→ **TEXTO EXTRAÍDO**
*-*-*
Ter um rostinho bonito e um corpo perfeito nem sempre são o suficiente. Para conseguir um passaporte carimbado para o Japão, o mercado que mais importa modelos atualmente, e um bom contrato de trabalho na terra do sol nascente e dos sushis, é preciso ainda um pouco mais.
‘‘Eu utilizo 100% de feeling na hora de selecionar quem vai’’, explica o chinês Ming Liao Tao, 30 anos. Com a experiência adquirida em sete anos viajando pelo mundo e selecionando modelos para trabalhar no mercado internacional, Tao visitou a Ford de Curitiba na semana passada, de onde espera retirar novas pérolas para lançar no mercado mundial.
Ele já lançou nomes como o da brasileira Ana Lara Rezende, que atualmente trabalha em Paris, o de Ana Cláudia Michels, que desfila a Chanel Tour no Japão, e o da chilena Carolina Parsons, capa da última edição da revista Elle francesa, entre outros que já apareceram em capas de revista.
*-*-*
→ **OS DADOS**
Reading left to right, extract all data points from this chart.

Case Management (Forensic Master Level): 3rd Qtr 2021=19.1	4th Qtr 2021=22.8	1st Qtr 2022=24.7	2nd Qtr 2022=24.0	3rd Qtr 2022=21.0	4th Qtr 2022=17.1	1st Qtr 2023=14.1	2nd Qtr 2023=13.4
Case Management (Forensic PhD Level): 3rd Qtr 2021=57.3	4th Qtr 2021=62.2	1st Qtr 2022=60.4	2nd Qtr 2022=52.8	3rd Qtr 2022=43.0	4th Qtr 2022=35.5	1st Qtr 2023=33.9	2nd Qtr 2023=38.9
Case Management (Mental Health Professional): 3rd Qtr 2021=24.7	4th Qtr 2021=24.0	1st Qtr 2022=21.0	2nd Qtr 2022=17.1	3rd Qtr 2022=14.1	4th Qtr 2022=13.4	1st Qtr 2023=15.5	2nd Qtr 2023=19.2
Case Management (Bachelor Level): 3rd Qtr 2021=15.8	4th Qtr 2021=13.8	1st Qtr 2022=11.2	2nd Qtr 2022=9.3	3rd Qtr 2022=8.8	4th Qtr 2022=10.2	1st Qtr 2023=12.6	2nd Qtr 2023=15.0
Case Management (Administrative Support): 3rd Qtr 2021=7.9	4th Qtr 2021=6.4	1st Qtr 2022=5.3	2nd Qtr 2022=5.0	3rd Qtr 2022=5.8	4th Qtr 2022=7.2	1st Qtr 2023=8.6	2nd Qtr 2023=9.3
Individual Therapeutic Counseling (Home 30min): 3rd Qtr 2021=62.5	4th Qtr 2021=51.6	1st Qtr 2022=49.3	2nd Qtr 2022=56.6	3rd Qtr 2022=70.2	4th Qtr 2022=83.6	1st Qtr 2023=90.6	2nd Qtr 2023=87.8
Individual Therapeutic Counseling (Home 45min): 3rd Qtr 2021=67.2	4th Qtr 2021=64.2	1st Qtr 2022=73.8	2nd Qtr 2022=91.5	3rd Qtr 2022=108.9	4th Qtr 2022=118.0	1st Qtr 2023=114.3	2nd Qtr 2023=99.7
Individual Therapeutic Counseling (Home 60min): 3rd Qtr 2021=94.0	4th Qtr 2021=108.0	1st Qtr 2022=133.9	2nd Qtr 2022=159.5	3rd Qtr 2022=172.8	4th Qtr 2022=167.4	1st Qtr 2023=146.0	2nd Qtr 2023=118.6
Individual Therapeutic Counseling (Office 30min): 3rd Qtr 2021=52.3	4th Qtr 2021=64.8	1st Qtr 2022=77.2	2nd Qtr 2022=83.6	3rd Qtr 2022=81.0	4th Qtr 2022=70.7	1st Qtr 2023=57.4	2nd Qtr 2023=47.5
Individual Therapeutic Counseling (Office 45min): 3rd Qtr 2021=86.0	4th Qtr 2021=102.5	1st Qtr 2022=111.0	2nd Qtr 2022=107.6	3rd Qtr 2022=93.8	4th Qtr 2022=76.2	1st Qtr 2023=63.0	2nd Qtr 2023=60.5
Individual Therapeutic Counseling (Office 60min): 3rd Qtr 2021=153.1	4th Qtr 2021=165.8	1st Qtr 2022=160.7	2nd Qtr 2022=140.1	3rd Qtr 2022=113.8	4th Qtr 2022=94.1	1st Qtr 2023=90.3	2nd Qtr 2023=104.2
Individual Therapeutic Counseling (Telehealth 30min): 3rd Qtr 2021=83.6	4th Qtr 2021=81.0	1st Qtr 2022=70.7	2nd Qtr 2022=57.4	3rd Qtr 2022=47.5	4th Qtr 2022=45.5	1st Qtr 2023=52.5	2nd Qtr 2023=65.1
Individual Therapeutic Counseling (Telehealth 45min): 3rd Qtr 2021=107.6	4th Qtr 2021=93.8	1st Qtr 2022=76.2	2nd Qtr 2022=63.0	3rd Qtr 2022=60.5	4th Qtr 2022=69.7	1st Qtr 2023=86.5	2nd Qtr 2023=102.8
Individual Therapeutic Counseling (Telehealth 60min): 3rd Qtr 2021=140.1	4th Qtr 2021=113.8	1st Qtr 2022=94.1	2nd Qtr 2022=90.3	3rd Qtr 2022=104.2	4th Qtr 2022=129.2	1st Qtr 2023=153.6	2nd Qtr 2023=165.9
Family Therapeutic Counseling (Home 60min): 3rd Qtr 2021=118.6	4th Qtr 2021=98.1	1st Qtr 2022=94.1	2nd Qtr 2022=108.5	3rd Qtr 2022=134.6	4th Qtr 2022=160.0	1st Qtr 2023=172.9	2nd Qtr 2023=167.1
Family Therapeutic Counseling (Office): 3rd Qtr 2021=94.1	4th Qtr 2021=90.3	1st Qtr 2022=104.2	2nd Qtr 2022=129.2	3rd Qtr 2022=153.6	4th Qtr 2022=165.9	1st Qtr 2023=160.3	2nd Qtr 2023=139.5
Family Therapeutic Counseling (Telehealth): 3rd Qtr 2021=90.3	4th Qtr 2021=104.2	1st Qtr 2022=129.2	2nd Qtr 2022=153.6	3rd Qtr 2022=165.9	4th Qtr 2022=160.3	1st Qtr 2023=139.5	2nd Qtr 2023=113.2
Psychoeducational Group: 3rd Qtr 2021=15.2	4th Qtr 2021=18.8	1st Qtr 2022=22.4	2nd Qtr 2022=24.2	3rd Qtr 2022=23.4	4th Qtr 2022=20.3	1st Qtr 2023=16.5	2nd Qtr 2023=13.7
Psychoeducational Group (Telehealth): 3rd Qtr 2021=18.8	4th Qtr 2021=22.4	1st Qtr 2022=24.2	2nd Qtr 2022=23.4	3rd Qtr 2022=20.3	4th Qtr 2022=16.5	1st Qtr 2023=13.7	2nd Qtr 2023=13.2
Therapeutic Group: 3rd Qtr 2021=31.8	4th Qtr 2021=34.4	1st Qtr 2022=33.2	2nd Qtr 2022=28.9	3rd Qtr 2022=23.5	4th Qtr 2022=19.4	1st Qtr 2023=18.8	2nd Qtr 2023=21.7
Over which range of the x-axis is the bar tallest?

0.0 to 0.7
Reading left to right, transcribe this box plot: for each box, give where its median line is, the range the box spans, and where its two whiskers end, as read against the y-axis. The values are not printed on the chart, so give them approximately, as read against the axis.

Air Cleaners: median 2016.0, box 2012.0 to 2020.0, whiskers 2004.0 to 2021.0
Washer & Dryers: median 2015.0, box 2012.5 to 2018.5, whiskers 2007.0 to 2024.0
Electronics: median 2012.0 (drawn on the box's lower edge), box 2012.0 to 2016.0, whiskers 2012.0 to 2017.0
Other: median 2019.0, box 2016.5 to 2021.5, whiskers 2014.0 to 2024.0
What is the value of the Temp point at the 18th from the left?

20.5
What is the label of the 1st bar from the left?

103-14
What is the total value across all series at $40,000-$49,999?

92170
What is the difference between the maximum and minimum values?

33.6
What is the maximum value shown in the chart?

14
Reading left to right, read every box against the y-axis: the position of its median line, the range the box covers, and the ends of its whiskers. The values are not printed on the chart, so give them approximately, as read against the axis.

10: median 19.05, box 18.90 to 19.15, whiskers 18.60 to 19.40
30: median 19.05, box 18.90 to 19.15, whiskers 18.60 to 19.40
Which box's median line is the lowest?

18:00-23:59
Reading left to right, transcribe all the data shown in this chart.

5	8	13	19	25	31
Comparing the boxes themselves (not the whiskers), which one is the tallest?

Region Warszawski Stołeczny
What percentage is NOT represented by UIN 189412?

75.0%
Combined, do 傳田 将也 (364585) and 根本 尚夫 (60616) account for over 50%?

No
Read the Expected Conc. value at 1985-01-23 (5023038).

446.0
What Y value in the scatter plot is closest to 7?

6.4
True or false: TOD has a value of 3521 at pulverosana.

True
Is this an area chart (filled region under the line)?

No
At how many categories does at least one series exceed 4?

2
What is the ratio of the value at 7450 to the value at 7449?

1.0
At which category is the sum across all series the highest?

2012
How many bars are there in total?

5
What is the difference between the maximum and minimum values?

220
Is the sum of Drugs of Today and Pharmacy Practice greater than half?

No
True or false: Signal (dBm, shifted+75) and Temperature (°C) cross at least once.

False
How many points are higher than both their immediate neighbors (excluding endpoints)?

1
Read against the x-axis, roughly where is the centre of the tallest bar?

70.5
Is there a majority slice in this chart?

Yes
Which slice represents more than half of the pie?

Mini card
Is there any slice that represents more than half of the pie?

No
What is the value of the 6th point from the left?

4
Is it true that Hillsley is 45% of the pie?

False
*-*-*
→ **TAREFAS A REALIZAR**
1. Reproduza o trecho do texto sobre a seleção de modelos para o Japão, de "Ter um rostinho" até "no mercado mundial.".
2. Traduza para o inglês esta frase do texto sobre a seleção de modelos para o Japão: "Ter um rostinho bonito e um corpo perfeito nem sempre são o suficiente."
3. Prossiga com o texto sobre a seleção de modelos para o Japão a partir do ponto em que ele termina.

→ **RESPOSTAS FORNECIDAS**
1.
Ter um rostinho bonito e um corpo perfeito nem sempre são o suficiente. Para conseguir um passaporte carimbado para o Japão, o mercado que mais importa modelos atualmente, e um bom contrato de trabalho na terra do sol nascente e dos sushis, é preciso ainda um pouco mais.
‘‘Eu utilizo 100% de feeling na hora de selecionar quem vai’’, explica o chinês Ming Liao Tao, 30 anos. Com a experiência adquirida em sete anos viajando pelo mundo e selecionando modelos para trabalhar no mercado internacional, Tao visitou a Ford de Curitiba na semana passada, de onde espera retirar novas pérolas para lançar no mercado mundial.

2. Having a pretty face and a perfect body is not always enough.

3.
‘‘Os japoneses adoram trabalhar com as mulheres brasileiras. Elas têm uma beleza misturada que atrai muito, além de serem obedientes, profissionais e ótimas de se lidar’’, conta.
Mas se as meninas encantam, os homens nem tanto. ‘‘Os brasileiros ainda tem um estilo muito latino e machão, que não funciona mais’’, diz ele. ‘‘O mercado prefere os argentinos, por exemplo, mais sensuais e ambíguos’’.
Em sua passagem pelo Brasil, Tao explicou que irá visitar muitas cidades pequenas, de interior, onde nem existem agências. ‘‘O Brasil é muito rico em belezas femininas e eu sei que há muitas delas escondidas no interior, muitos potenciais desperdiçados’’, acredita. ‘‘Vou procurar estes ‘bichos do mato’. Isto me dá muito tezão’’.